動くな、死ね、甦れ!(1989年製作の映画)
4.2
え?古い映画じゃなかったの?
と、観終わって調べてびっくりした。

荒さが絶妙で、本当にあの時代をそののままフィルムに閉じ込めたかのような息苦しさが充満してて。
だからこそ、あのふたりの無垢な命の輝きに心が打たれてしまった。

鑑賞したというより、体験しただろうか。あの列車に仕掛けたイタズラ後の主人公の表情とか、俺もおんなじ顔して観てたと思うし。

でもね。
そんなに感激屋でもないから、全部よかった!みたいなことでもなく。だから言うけど、やっぱりこのタイトルはどうなの?もっと、なんかなかったのかな。訳したときに日本語のイメージと合わなかっただけで、ロシア語だと、もっと詩的な印象なのかもしれないけれど。それなら、直訳じゃなくてなにか、邦題つけてもよかった気がする。

いま調べてみたら、監督は「守護天使」にしようかとも悩んでたみたいだけど。んー。それも直接的すぎるかな。まぁ、それでも、そのタイトルをつけたくなる気持ちも分からなくないというか、ヒロインのガリーヤがそれはそれは素晴らしくて。もう、ほんと。彼女の存在がというか、それだけで、この映画の全てと言ってもいいぐらいに、あの光に、強さに、優しさに、惹かれてしまいました。最後の方は本当にガリーヤが可愛くてもう。
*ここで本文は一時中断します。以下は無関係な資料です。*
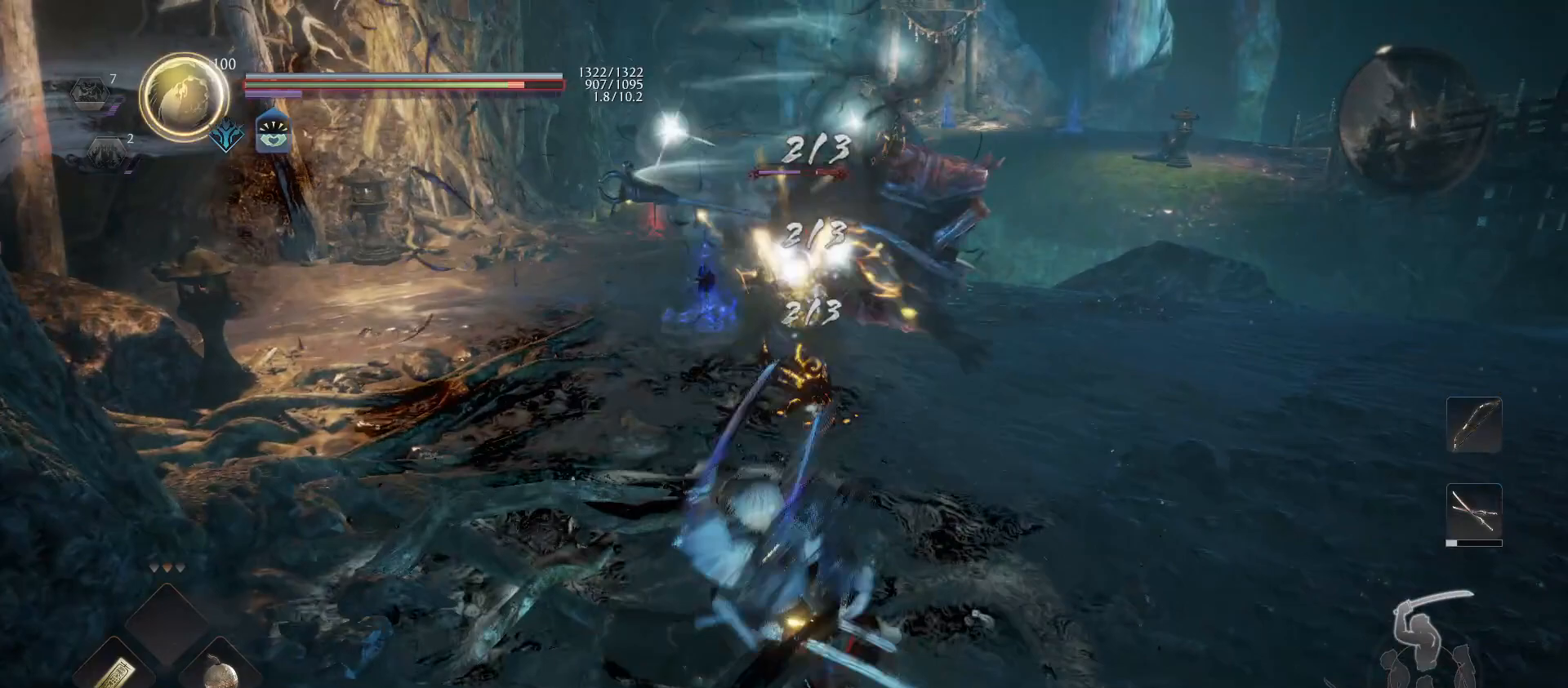
{"buttons": [], "left_stick": "up", "right_stick": "center", "events": [[300, "left_stick", "center"], [367, "left_stick", "up"]]}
だからこそ、あのラストの描き方は下手でしょ!って、むかついた。
あの衝撃はいい。儚さが光の強さを伝えることもあると思う。ただ、それにしても、説明不足というか、音もそれに聞こえないし、誰か分からなすぎるし。想像したらわかるじゃん?じゃなくて、そこは、想像させるとこじゃないだろ?と思う。一瞬でいいから追っ手を描けよ。
いや違う!と。二人のシーンが美しいから茶々をいれたくなかったんだ。ってことかもしれない。でも、もしそうなら、その手前に、あの男たちが二人の追跡を続けるという描写を挿入しとけよ。と少し感情的になるぐらいに、好きな映画でした。というか、ガリーヤに惚れてました。